[Update (August 23) : The union has been placed in administration. Further, ‘The Administrator of the CFMEU’s Construction Division, Mark Irving KC, says 11 people have been removed from their paid employment as a result of the administration [and] 270 officers have been removed from voluntary positions.’ In response, the ETU has decided to withhold more than $1 million in political donations to the ALP for the next federal election (and to re-direct funds to any potential legal challenge). It will also reportedly ‘refuse to pay ACTU affiliation fees while the CFMEU is suspended, and debate its ongoing ACTU affiliation’. See also : A Labor factional war is dictating Australia’s foreign policy, GRundle, Crikey, August 22, 2004.]
Mostly for my own benefit (and maybe a reader — even two).

Since Building Bad dropped in July with tales of crime and corruption, the Construction, Forestry and Maritime Employees’ Union (CFMEU) has been in some trouble. Widely-regarded as being among the more successful of #ausunions, as a result of these, ah, difficulties, it appears as though the CFMEU is soon to be placed under government administration. Hence today it was announced that: ‘All branches of the militant CFMEU could be forced into administration from as early as next week after Labor and the Coalition struck a deal to pass the stalled legislation, turning on the Greens for failing to rule out accepting future political donations from the beleaguered union.’ But wait!: ‘The CFMEU is receiving legal advice from Maurice Blackburn lawyer Josh Bornstein and is expected to decide by the end of the week whether to challenge the new laws in the High Court. Already, the United Firefighters Union and Electrical Trades Union have signalled they could back a CFMEU legal challenge.’
I’m not a law-talking guy, so I dunno if the challenge has legs — we’ll find out soon enough (see also : A bill to kill a union: What is actually in the government’s CFMEU legislation, Eko, Red & Black Notes, August 9, 2024).
While it’s unsurprising that the Coalition has backed the deconstruction of the union, so bad are relations between the union and Labor following its legal response that the national secretary, Zach Smith, has even raised the possibility of the CFMEU disaffiliating from the party. Disaffiliation is of course an exceptionally rare occurrence but one which, despite the millions of dollars the union pours into the party, may actually be welcomed by it. Certainly, disaffiliation would have some important ramifications for the factions which run the show (The Labor government would be a very different beast if this factional war went the other way, GRundle, Crikey, August 12, 2024):
Labor now is a machine for the representation of capital, plugged into high finance through industry superannuation funds and the wider capital-science nexus. From Gillard to now, it has given us a capital-friendly arbitration body and made strikes illegal.

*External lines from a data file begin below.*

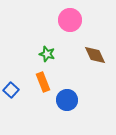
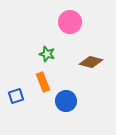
pink circle: moved 2 px down
brown diamond: moved 4 px left, 7 px down; rotated 50 degrees counterclockwise
blue square: moved 5 px right, 6 px down; rotated 28 degrees clockwise
blue circle: moved 1 px left, 1 px down
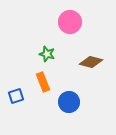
blue circle: moved 3 px right, 1 px down
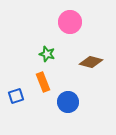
blue circle: moved 1 px left
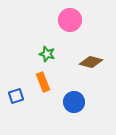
pink circle: moved 2 px up
blue circle: moved 6 px right
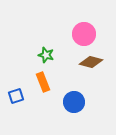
pink circle: moved 14 px right, 14 px down
green star: moved 1 px left, 1 px down
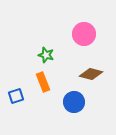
brown diamond: moved 12 px down
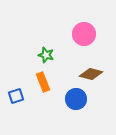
blue circle: moved 2 px right, 3 px up
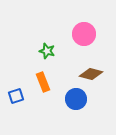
green star: moved 1 px right, 4 px up
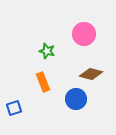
blue square: moved 2 px left, 12 px down
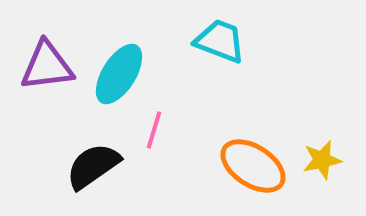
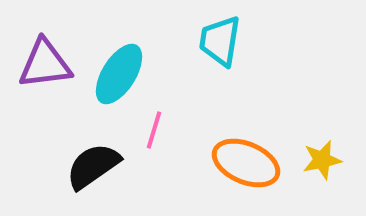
cyan trapezoid: rotated 102 degrees counterclockwise
purple triangle: moved 2 px left, 2 px up
orange ellipse: moved 7 px left, 3 px up; rotated 10 degrees counterclockwise
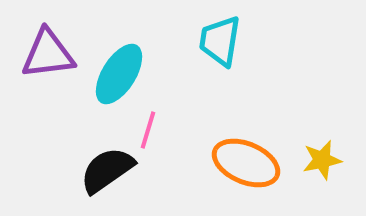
purple triangle: moved 3 px right, 10 px up
pink line: moved 6 px left
black semicircle: moved 14 px right, 4 px down
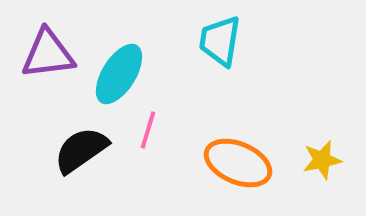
orange ellipse: moved 8 px left
black semicircle: moved 26 px left, 20 px up
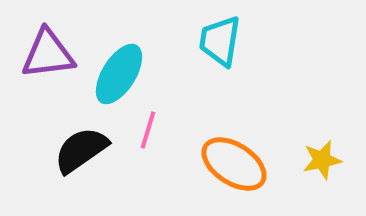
orange ellipse: moved 4 px left, 1 px down; rotated 10 degrees clockwise
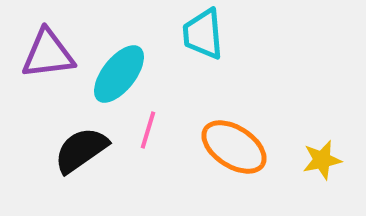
cyan trapezoid: moved 17 px left, 7 px up; rotated 14 degrees counterclockwise
cyan ellipse: rotated 6 degrees clockwise
orange ellipse: moved 17 px up
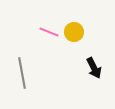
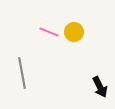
black arrow: moved 6 px right, 19 px down
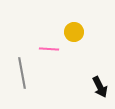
pink line: moved 17 px down; rotated 18 degrees counterclockwise
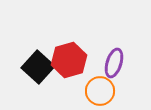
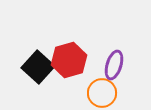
purple ellipse: moved 2 px down
orange circle: moved 2 px right, 2 px down
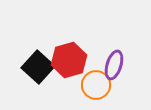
orange circle: moved 6 px left, 8 px up
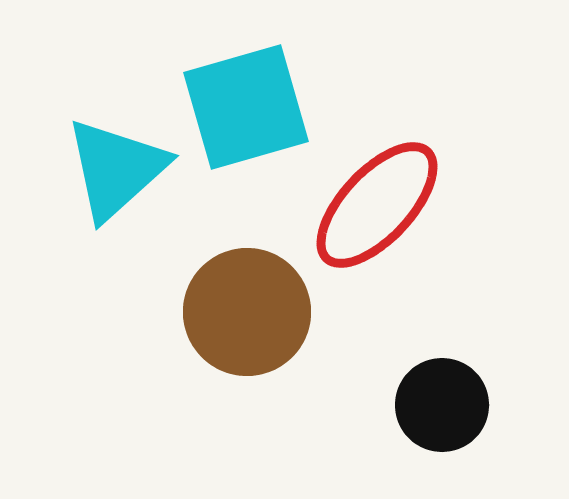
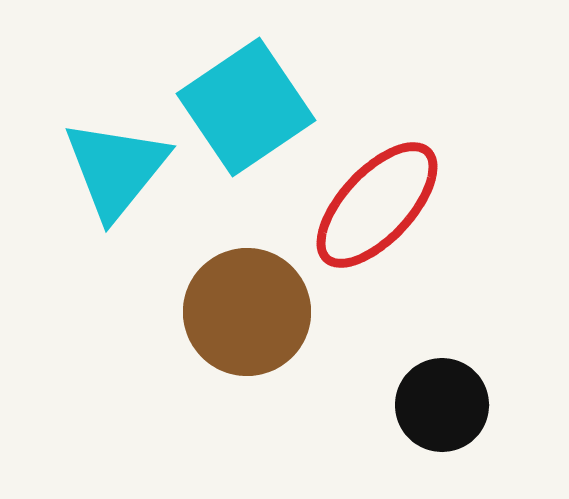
cyan square: rotated 18 degrees counterclockwise
cyan triangle: rotated 9 degrees counterclockwise
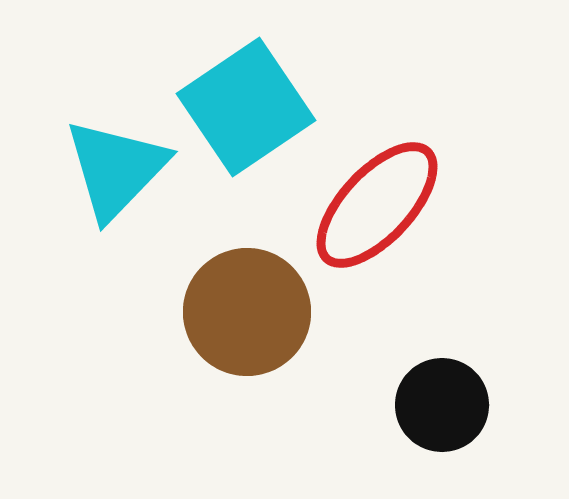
cyan triangle: rotated 5 degrees clockwise
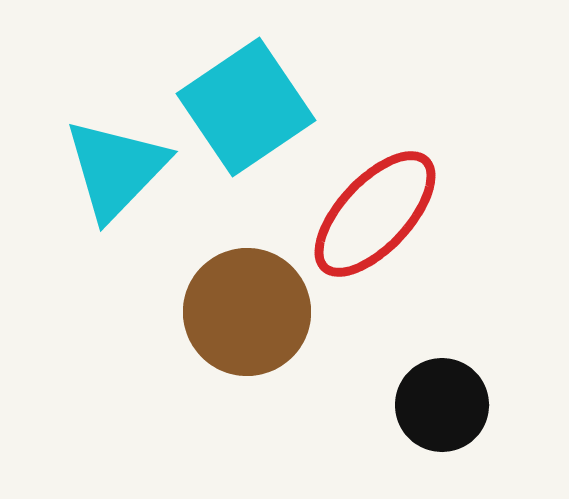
red ellipse: moved 2 px left, 9 px down
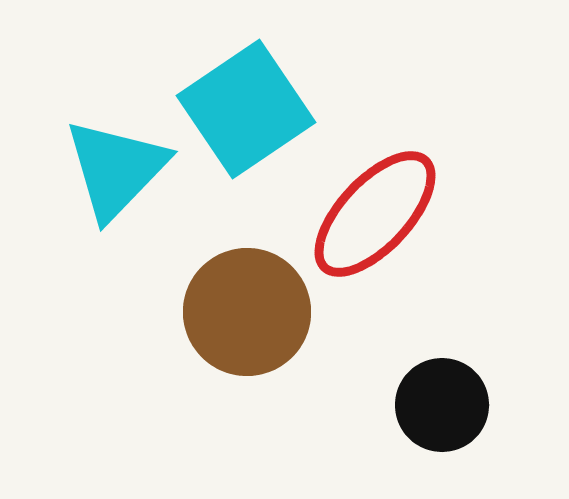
cyan square: moved 2 px down
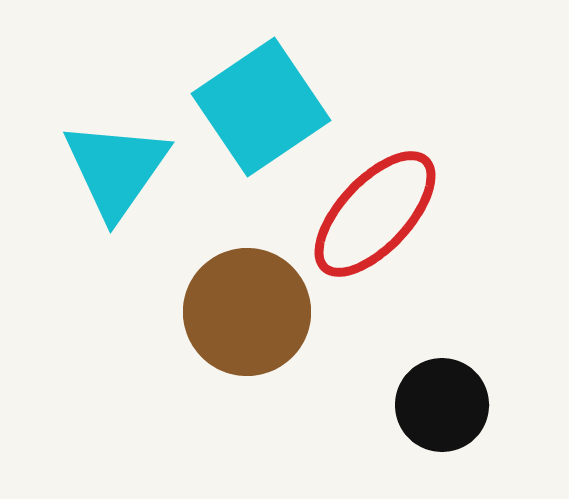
cyan square: moved 15 px right, 2 px up
cyan triangle: rotated 9 degrees counterclockwise
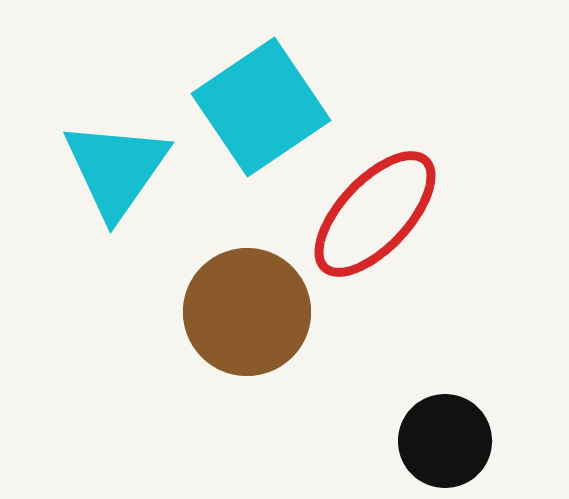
black circle: moved 3 px right, 36 px down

Now it is going to permanently gut a union that developed militant tactics to represent its members, precisely because genuine worker representation had been made virtually illegal, by Labor.
At this stage, among other unions it’s unclear the degree of their opposition to the imposition of government control over the CFMEU. While on the one hand a number of employers have already moved to cut pay and undermine conditions negotiated as part of the CFMEU’s 2024 EBA campaign, on the other hand, the ACTU — which suspended the CFMEU’s membership of the peak body immediately after the scandal broke — appears to have welcomed the decision to place the union under government administration.
Having successfully flexed its considerable financial, industrial and political muscle in order to overturn a ban on duck-hunting in Victoria last year, the Building Industry Group may now have to embark upon another, even more militant campaign to save its largest and most powerful member.